Хочется думать, что и другим читателям, непосредственно не связанным с артиллерией, книга даст еще одну возможность общения с историческим прошлым нашей Родины.
При написании книги я обращался к своим старым товарищам по конструкторской работе, они дополняли ее такими штрихами и деталями, которые одному человеку и не упомнить. Большую поддержку и помощь в уточнении фактов оказали мне и бывшие представители Главного артиллерийского управления на Приволжском заводе — генерал армии Иван Михайлов (Буров) и генерал-майор-инженер в отставке В. Ф. Елисеев. Хочется еще раз сказать о моей самой сердечной признательности и военным инженерам И. М. Горбачеву, С. М. Колесникову, Д. П. Крутову, П. Ф. Муравьеву, Ф. Ф. Калеганову, П. В. Михневичу, В. И. Саксельцеву, А. Е. Хворостину, А. П. Худякову, А. П. Шишкину, Ю. С. Школьникову, а также всем, кто помогал мне в работе над этой книгой.
МЫ — АРТИЛЛЕРИЙСКИЕ КОНСТРУКТОРЫ
Неожиданное задание. «Артиллерия» — от слова «артель». Немного истории. Вместо КБ — на завод. «Красный путиловец»: вторая академия конструктора. Козырная карта Фохта. ГКБ-38 — первые шаги… и последние? Ракеты и пушки: из крайности в крайность. Мы уезжаем в Приволжье.
1
Наш выпуск закончил Артиллерийскую академию весной 1930 года. Неву еще покрывала истончившаяся, побуревшая корка льда, но у берегов, возле опор Литейного моста, возле каменных быков Троицкого — теперь это Кировский мост уже чернели разводья. Недалеко было время, когда река вскроется, посветлеет, а две или три недели спустя по ней пойдет чистый-чистый, с голубизной ладожский лед, и в Ленинграде на несколько дней похолодает.

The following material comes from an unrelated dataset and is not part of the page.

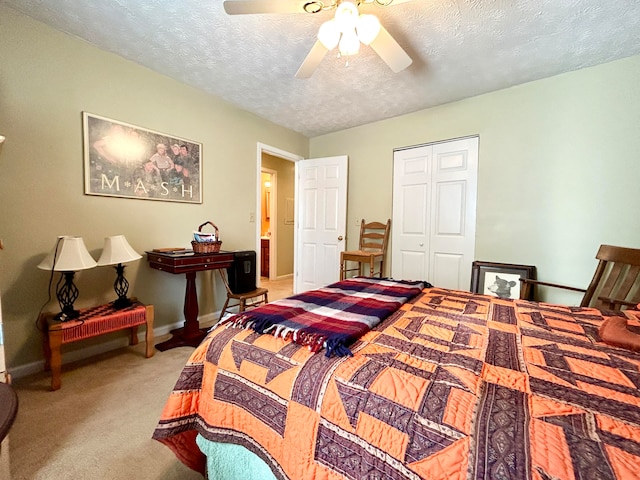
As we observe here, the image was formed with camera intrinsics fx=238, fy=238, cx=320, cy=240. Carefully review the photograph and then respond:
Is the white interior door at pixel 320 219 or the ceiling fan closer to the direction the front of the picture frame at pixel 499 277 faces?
the ceiling fan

Молодые артиллерийские инженеры, мы прощались с городом, давшим неизмеримо много каждому из нас. Прощались друг с другом, с величаво-суровым зданием, у фасада которого и посейчас стоят темные старинные пушки, а возле них сложены пирамидками чугунные ядра. Уже позади были государственные экзамены, позади защита диплома и распределение. Меня назначили в конструкторское бюро номер два. Где находилось это КБ-2, чем конкретно оно занималось, я себе не представлял.
И вдруг командование академии собирает нас, выпускников, всех восемьдесят или девяносто человек. Комиссар академии объявляет: выезжать надо срочно, завтра же, но не по месту распределения, а в различные военные округа.
— Командировочные предписания получите в канцелярии. Будете работать в специальных правительственных комиссиях. Я оглянулся на стоявших рядом товарищей. Их лица выражали недоумение: таких случаев, мы хорошо знали, в академии еще не бывало. Первый за всю историю!
Началось спешное оформление документов, торопливые сборы Чувство было такое, будто нас подняли по тревоге. О задачах правительственных комиссий, к которым нас прикомандировали, о наших обязанностях мы узнали, только прибыв на место. Оказалось, принято решение тщательно проинспектировать все артиллерийские части: проверить состояние орудий, боеприпасы, всевозможные приборы — и то, что есть в наличии, на вооружении полков, и мобилизационные запасы. Каждая комиссия должна была дать заключение, насколько боеспособна проверенная ею группа войск. Инспектирование было повсеместным, выпускников разослали во все военные округа.
Мы не связывали впрямую полученное задание с тем, что творилось в мире, но эта связь угадывалась — пусть не умом, так сердцем.
Лишь впоследствии я задумался над тем, как необыкновенно сложен был мирный 1930 год. Все было в напряжении: выполняя первую пятилетку, план индустриализации, наша страна строила Магнитку, сотни больших и малых заводов. Вырастали новые города и рабочие поселки. На рельсы коллективизации переходила деревня. И в то же время газеты приносили из Германии вести одна другой хуже: о запрете всех собраний под открытым небом, шествий и демонстраций, об осадном положении в Берлине, о лишении депутатской неприкосновенности коммунистических депутатов «с тем, чтобы предварительное следствие и слушание дел, возбужденных против них, было проведено в ускоренном порядке».